Something about his voice was vaguely familiar.

Something about his voice was extremely fucking sexy. Low and raspy, like the hint of a flame against your skin. There was a carelessness to his words. They were loose, unguarded, almost song-like.

“The last man who called me princess didn’t survive the night,” I said, brow arched.

“More apologies. I was only referring to that tiara on your head. Makes you look like royalty.”

I touched it, the sparkling diamonds all but forgotten during my two hours of jumping around. “I’ll let it slide since you were accurately referring to my aristocratic appearance.”

I was still standing, hand gripping the window for support. He sat in my favorite spot, one knee up for his arm to rest on. His other leg stretched out in an arrogant dominance of space. The mysterious stranger leaned fully into the light of the streetlamp. He was white, with black hair, messy as if a woman had been running her hands through it. His strong jaw was scruffy enough to be appealing. Those eyes were dark and much too dangerous.

And against the backdrop of his plain black tee-shirt, his muscular arms were covered with tattoos that reached all the way to his knuckles. He looked like a modern-day rake, the kind of man that exists solely to lure women into the best kind of sin.

But it was his smile that had me tightening my hold on the window—a precaution against real-life swooning. A first for me, and not a sensation I’d ever expected to experience.

“Fair warning,” he said, voice like silk. “I’m no Prince Charming.”

“Excellent,” I replied. “I’m not the kind of princess who needs saving.”

“That’s goddamn obvious. And I mean that as a compliment.”

I licked my lips. Caught the raw hunger in his gaze. “So if you’re not the hero on the white horse, then who are you?”

He smiled at me once more. And my body filled with tiny fireflies of excitement. It was the kind of cocky, crooked grin I imagined the Devil employed to do his bidding. It spoke of whispered, illicit words and slow, teasing seduction.

“Easy.” The rough edge of his voice made me shiver. “I’m the princess’s dirty little secret. After Prince Charming gives her a chaste kiss on the cheek, she lets me in through the window.
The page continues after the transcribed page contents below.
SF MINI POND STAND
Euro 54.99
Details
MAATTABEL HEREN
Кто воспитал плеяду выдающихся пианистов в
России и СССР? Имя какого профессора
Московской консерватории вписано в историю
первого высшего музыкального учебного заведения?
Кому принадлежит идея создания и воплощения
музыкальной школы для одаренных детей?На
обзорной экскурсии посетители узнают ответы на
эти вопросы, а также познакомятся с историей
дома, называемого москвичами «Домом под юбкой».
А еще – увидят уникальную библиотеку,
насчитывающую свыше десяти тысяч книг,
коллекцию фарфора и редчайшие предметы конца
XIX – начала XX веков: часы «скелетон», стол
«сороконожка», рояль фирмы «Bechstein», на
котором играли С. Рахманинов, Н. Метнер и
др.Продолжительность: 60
I stay all night and sneak out before dawn.”

That fluttering in my belly turned hot as a bonfire on an autumn night, orange embers floating up into a starry sky. I felt them from the top of my head to the very tips of my toes. And I was pretty sure I knew what it was.

Sparks.

 

 

7

 

 

Fiona

 

 

The sparks momentarily stunned me into silence. And they were complicated by the man who’d incited the blaze. He’d just implied he was good for only one thing—and one thing only.